• _WHAT IS EXPECTED_
In the data below, could you retype word for word the lines from the one containing "genus: Lunularia" through the one containing "scientific name: Phyllobius pyri", both included, and nothing else?

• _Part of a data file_
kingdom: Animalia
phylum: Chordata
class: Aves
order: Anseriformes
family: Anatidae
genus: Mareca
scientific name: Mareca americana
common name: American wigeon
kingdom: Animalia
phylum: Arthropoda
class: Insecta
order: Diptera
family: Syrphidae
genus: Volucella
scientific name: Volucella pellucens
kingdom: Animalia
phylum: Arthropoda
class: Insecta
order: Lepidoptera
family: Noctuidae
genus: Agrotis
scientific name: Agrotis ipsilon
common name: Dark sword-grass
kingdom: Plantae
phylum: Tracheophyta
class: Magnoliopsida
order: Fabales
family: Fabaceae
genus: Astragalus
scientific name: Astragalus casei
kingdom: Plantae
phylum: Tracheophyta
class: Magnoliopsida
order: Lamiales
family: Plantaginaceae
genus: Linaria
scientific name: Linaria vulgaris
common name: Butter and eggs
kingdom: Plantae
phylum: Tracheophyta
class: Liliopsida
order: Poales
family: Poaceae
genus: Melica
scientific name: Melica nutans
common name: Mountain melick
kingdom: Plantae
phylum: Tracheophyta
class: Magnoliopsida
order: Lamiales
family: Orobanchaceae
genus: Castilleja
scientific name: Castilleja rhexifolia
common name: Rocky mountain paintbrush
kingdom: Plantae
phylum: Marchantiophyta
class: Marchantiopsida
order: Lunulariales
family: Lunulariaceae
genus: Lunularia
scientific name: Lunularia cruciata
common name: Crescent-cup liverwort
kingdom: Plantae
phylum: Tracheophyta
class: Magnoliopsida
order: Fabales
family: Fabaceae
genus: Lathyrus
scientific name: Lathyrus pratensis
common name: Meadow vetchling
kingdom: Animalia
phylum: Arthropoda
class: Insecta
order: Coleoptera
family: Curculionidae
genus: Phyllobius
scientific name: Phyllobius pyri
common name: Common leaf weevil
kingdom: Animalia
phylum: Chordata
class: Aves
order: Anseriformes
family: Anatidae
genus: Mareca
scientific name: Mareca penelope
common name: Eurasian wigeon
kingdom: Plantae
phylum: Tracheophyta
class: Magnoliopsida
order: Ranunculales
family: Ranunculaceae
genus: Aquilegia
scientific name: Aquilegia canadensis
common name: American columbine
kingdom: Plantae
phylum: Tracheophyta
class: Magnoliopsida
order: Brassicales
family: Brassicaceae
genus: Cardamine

• _RESPONSE FOR THIS EXERCISE_
genus: Lunularia
scientific name: Lunularia cruciata
common name: Crescent-cup liverwort
kingdom: Plantae
phylum: Tracheophyta
class: Magnoliopsida
order: Fabales
family: Fabaceae
genus: Lathyrus
scientific name: Lathyrus pratensis
common name: Meadow vetchling
kingdom: Animalia
phylum: Arthropoda
class: Insecta
order: Coleoptera
family: Curculionidae
genus: Phyllobius
scientific name: Phyllobius pyri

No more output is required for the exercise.